Agreed. I am nott sure if it would be easy for browser vendors to
actually implement something like ClearClick. Ideally ClearClick is
the correct way to solve the threat (over frame ancestors).
Cheers
Devdatta
Adam Barth
> They have already opted in by adding the CSP header. Once they've
> opted-in to our web-as-we-wish-it-were they have to opt-out of the
> restrictions that are too onerous for their site.
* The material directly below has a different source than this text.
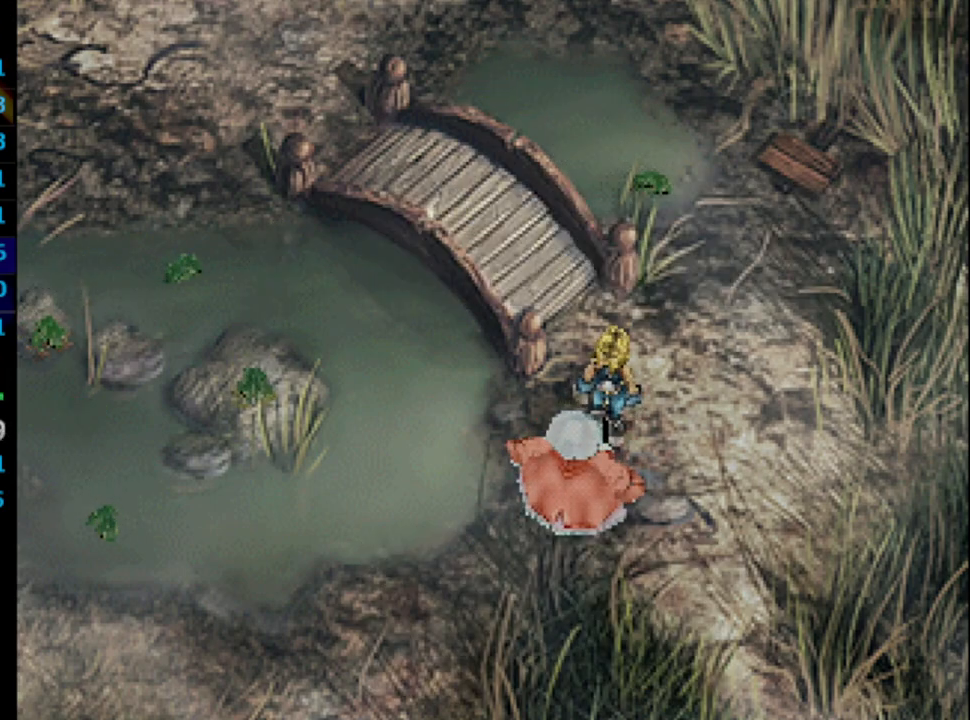
{"buttons": [], "left_stick": "center", "right_stick": "center", "events": [[33, "SQUARE", "down"], [67, "SQUARE", "up"], [250, "SQUARE", "down"], [267, "SQUARE", "up"]]}
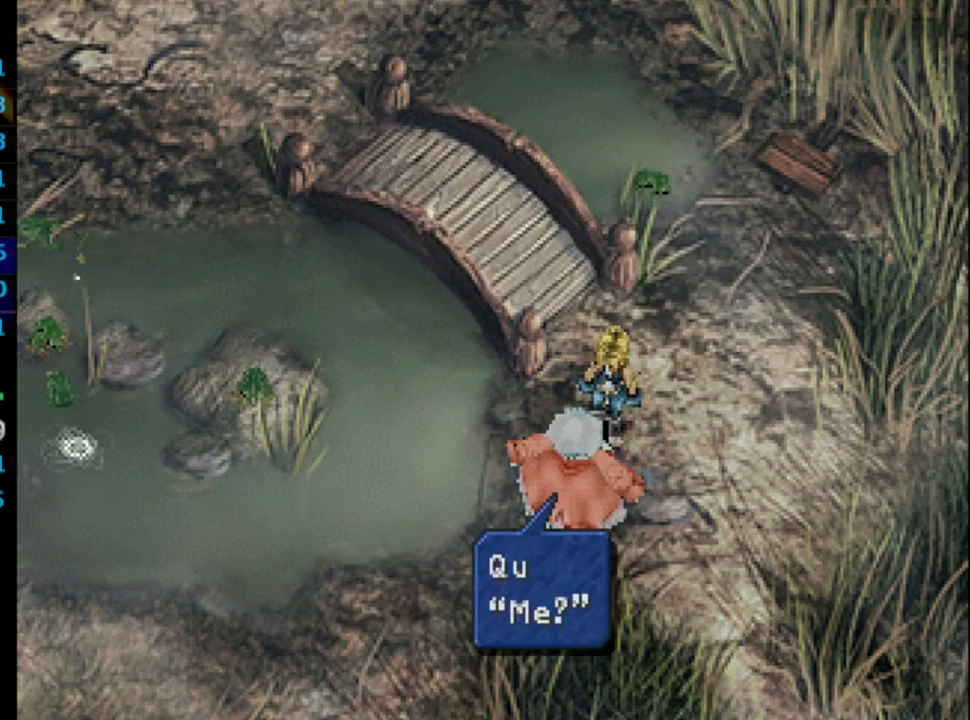
{"buttons": [], "left_stick": "center", "right_stick": "center", "events": [[250, "CROSS", "down"], [317, "SQUARE", "down"], [333, "CROSS", "up"], [400, "SQUARE", "up"], [450, "CROSS", "down"], [467, "CROSS", "up"]]}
I understand the seductive power of "secure-by-default" here. It's
important to understand what we're giving up in terms of complexity
and extensibility.
> We feel
> extraordinarily strongly that sites should have to explicitly say they
> want to run inline-script, like signing a waiver that you're going
> against medical advice. The only thing that is likely to deter us is
> releasing a test implementation and then crashing and burning while
> trying to implement a reasonable test site like AMO or MDC or the
> experiences of other web developers doing the same.
This statement basically forecloses further discussion because it does
not advance a technical argument that I can respond to. In this
forum, you are the king and I am but a guest.
My technical argument is as follows. I think that CSP would be better
off with a policy language where each directive was purely subtractive
because that design would have a number of simplifying effects:
1) Forward and backward compatibility. As long as sites did not use
the features blocked by their CSP directives, their sites would
function correctly in partial / future implementations of CSP.
2) Modularity. We would be free to group the directives into whatever
modules we liked because there would be no technical interdependence.
3) Trivial Combination. Instead of the current elaborate algorithm
for combining policies, we could simply concatenate the directives.
An attacker who could inject a Content-Security-Policy header could
then only further reduce his/her privileges.
4) Syntactic Simplicity. Instead of two combination operators, ";"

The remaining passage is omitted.